Pour la Cour de cassation, c’est non ! Elle donne tort à la cour d’appel : « en statuant ainsi, alors qu'elle avait constaté que l'avertissement du 8 septembre 2015 était injustifié et que l'employeur ne fournissait aucune explication sur l'absence de sollicitation de la salariée quant à la fixation de ses congés en 2016, ce dont il résultait que l'employeur ne prouvait pas que ces deux agissements étaient étrangers à tout harcèlement, la cour d'appel, qui n'a pas tiré les conséquences légales de ses constatations, a violé les textes susvisés ».
La chambre sociale nous indique ainsi que les juges du fond, lorsqu’ils relèvent l’absence de justification par l’employeur des éléments laissant supposer une situation de harcèlement moral, doivent en tirer les conséquences, et donc qualifier le harcèlement moral. Et ce, peu important que les faits dénoncés aient causé ou non de dégradation des conditions de travail ou d’altération de la santé du salarié.

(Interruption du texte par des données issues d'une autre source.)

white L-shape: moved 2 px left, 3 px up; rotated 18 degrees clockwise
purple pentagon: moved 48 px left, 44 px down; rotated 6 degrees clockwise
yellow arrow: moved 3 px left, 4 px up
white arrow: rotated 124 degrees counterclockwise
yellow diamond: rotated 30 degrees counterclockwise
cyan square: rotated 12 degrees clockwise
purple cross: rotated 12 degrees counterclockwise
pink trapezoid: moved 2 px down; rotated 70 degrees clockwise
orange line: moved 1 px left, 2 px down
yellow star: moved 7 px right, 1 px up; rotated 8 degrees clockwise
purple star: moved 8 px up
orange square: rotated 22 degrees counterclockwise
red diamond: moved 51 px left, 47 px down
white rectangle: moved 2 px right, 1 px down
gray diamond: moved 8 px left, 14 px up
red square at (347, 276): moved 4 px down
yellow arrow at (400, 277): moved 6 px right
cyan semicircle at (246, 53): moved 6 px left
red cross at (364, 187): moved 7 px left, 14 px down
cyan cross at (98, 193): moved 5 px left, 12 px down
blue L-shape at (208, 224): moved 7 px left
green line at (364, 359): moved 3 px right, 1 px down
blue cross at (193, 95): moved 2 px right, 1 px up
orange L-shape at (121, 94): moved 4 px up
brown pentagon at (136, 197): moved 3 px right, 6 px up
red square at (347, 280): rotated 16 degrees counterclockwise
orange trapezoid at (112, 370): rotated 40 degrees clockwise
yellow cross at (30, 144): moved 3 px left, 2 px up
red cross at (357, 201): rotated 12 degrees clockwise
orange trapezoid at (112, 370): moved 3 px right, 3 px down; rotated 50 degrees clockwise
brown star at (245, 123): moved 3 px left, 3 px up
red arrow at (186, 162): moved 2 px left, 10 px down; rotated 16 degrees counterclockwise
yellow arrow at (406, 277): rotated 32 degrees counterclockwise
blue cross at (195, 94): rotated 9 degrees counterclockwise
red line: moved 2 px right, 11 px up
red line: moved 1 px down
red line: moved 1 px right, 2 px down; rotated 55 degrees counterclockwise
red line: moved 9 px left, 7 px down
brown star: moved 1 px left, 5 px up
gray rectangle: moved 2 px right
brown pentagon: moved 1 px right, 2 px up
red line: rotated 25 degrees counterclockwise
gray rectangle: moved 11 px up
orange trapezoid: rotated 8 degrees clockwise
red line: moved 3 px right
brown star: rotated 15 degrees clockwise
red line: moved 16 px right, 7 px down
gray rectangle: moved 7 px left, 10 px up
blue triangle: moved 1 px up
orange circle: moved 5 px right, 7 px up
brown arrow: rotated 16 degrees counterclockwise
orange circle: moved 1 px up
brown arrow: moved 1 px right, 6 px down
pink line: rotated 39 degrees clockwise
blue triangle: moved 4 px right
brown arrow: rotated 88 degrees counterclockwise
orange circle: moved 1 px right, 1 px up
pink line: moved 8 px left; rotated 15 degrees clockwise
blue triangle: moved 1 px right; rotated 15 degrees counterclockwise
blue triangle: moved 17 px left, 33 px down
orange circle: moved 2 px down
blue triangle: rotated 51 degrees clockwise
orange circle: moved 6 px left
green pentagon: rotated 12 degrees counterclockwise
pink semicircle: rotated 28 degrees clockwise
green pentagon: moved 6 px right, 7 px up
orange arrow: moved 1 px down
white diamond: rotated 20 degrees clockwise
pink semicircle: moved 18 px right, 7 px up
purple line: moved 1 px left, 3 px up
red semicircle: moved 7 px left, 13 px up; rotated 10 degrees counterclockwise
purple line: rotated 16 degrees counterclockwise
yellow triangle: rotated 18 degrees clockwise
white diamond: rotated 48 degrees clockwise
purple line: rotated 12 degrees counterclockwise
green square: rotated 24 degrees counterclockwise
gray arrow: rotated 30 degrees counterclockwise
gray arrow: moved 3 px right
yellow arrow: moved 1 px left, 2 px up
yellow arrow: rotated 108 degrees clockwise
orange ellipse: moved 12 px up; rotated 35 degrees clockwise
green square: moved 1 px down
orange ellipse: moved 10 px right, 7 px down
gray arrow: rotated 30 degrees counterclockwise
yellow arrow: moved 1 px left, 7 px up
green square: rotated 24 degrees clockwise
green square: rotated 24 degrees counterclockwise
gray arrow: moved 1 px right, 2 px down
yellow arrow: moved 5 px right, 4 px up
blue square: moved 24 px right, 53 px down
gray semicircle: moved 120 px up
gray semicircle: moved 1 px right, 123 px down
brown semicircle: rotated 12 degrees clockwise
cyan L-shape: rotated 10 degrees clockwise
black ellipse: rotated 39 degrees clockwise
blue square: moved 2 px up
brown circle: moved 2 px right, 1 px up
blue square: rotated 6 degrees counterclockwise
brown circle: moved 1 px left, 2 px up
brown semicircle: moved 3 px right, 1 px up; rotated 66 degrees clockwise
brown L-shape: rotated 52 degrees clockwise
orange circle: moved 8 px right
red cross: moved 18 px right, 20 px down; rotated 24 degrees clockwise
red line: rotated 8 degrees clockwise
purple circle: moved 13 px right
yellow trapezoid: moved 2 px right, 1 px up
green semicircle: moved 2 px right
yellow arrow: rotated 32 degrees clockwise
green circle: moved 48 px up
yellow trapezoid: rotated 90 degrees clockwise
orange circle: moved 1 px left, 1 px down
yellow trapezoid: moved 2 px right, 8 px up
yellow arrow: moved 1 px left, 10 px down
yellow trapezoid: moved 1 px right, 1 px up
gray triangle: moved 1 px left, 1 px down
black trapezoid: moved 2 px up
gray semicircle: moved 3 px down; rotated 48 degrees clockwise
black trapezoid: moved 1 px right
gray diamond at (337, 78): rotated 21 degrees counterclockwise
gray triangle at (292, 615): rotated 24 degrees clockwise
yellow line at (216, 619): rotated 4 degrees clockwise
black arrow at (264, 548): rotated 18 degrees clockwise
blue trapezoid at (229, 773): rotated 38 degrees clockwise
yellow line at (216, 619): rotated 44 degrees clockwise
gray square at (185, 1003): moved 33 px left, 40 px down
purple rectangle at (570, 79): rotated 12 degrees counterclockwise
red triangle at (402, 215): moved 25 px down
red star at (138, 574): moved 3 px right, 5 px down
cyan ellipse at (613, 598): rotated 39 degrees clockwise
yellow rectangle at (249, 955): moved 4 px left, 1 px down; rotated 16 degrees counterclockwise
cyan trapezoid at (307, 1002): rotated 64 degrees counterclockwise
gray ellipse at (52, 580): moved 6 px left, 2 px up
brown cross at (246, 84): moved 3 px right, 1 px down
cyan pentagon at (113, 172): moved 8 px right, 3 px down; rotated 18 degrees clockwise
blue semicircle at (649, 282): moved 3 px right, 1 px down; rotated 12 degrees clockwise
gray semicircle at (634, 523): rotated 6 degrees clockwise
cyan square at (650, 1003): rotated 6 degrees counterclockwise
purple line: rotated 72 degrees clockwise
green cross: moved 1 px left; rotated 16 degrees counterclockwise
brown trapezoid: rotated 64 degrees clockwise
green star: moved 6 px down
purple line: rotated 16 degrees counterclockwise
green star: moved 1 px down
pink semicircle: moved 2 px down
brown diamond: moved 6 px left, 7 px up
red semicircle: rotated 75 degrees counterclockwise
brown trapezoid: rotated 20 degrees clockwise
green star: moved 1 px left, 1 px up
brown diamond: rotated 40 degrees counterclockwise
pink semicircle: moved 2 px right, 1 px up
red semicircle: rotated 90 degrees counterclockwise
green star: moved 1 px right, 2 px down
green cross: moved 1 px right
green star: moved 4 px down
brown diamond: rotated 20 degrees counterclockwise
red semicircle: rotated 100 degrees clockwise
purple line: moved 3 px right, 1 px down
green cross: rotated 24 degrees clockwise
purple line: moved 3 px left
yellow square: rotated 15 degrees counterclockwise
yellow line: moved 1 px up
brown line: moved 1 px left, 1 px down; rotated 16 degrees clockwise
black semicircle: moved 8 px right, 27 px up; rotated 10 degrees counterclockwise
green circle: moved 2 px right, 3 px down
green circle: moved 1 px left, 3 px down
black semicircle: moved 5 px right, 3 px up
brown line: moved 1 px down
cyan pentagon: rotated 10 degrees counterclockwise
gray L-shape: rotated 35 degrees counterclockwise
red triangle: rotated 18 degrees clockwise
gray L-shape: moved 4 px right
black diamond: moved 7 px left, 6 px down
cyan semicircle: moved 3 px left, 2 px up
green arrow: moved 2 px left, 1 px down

Certes ces éléments sont mentionnés dans la définition du harcèlement moral. Aux termes de l'article L. 1152-1 du Code du travail, « aucun salarié ne doit subir les agissements répétés de harcèlement moral qui ont pour objet ou pour effet une dégradation de ses conditions de travail susceptible de porter atteinte à ses droits et à sa dignité, d'altérer sa santé physique ou mentale ou de compromettre son avenir professionnel ».
L'analyse précise du texte permet de mieux comprendre la décision. Le harcèlement moral suppose que les agissements en cause aient « pour objet ou pour effet » une dégradation des conditions de travail du salarié, situation qui peut ensuite potentiellement avoir pour effet d’altérer son état de santé. Il ne pose aucunement la constatation effective de cette dégradation comme condition pour caractériser le harcèlement moral.
Cette précision est à notre connaissance inédite pour la chambre sociale. Avec cet arrêt, elle s’aligne sur la position bien établie de la chambre criminelle qui considérait déjà que « la simple possibilité de la dégradation de l’état de santé ou des conditions de travail suffit à consommer le délit de harcèlement moral »[4]. Nous en sommes désormais sûrs, cela est également le cas devant les juges civils.
[1] Art. L.1235-3-1 C.trav.
[2] Cass.soc. 06.06.12, n° 10-27.766 ; Cass.soc. 22.10.14, n° 13-18.362 ; Cass.soc. 15.02.23, n° 21-20.572.
[3] Art. L.1154-1 C.trav.
[4] Cass.Crim. 14.01.14, n°11-81.362.